Zum ersten Mal nach zwei Jahren Corona-Pause macht die Fischerzunft Randersacker daraus wieder ein Ferienspektakel für die Kinder des Ortes mit einem anschließenden Spielparcours und Aquarien, in denen sich die Fische ganz in Ruhe betrachten lassen. Schon bei den Kleinsten will die Zunft so das Bewusstsein für den Main und seine Bewohner schärfen . "Wer am Main wohnt, soll auch wissen, welche Fische dort leben", sagt der Obermeister der Zunft, Hubert Holl. 

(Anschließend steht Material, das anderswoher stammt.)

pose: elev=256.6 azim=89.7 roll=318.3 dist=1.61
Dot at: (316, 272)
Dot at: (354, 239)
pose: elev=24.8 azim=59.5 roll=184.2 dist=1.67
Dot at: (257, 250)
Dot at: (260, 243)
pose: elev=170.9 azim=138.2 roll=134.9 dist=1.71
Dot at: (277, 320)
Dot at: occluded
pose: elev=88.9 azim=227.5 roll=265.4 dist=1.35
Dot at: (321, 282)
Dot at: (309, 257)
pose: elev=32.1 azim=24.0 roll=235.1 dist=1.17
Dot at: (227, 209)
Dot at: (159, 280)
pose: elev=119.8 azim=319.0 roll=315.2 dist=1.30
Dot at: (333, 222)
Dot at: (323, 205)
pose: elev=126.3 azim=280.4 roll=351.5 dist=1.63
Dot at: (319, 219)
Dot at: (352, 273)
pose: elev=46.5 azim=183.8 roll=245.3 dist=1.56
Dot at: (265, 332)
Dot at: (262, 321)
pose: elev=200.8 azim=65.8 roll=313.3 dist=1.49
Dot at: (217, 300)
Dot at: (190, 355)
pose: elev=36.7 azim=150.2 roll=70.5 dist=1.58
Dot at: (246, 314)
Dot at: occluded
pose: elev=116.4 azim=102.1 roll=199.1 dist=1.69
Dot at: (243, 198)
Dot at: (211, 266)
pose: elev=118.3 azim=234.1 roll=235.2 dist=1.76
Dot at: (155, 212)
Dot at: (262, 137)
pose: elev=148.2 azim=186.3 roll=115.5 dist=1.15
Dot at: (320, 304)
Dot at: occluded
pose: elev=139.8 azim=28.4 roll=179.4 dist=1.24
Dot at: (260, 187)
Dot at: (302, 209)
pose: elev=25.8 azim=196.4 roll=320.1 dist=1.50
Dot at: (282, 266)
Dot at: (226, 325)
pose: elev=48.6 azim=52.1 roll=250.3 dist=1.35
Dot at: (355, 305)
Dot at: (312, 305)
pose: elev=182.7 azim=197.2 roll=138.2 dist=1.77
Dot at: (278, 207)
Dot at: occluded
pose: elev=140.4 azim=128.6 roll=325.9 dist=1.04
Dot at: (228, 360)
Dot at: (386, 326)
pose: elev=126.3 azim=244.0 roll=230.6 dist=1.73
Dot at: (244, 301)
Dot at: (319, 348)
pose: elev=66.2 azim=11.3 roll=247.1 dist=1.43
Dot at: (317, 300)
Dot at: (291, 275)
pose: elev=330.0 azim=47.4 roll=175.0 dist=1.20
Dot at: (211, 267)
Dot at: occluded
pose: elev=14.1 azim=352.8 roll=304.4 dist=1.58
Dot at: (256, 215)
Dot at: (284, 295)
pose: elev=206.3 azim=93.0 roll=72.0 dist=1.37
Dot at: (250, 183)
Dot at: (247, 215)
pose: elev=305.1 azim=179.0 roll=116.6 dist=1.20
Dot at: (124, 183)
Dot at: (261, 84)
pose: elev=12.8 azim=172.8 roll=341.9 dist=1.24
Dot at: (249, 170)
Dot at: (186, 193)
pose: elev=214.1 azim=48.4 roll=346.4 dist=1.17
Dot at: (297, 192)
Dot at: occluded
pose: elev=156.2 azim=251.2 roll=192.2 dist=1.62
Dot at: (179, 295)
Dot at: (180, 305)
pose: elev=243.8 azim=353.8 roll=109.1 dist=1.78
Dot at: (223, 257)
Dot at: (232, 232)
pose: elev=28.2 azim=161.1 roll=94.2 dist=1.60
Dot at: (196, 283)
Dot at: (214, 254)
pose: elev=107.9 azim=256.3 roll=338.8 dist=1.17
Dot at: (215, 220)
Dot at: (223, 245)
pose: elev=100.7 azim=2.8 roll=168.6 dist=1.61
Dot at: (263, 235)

Die Kraft, mit der Stefan Hummel die Fische so scheinbar magisch anzieht, stammt aus dem Generator, den die Fischer im Boot mit sich führen. Er produziert Gleichstrom mit einer Spannung von 500 Volt, die Hummel mit seinem Kescher in den Bach einleitet. Wie er, stecken auch Fischwirtschaftmeister Matthias Scheffner und Werner Strobel von der Randersackerer Fischerzunft in brusthohen Wathosen und tragen dicke Gummihandschuhe. Für sie wäre es gefährlich, wenn sie mit bloßen Händen ins elektrisch geladene Wasser greifen würden.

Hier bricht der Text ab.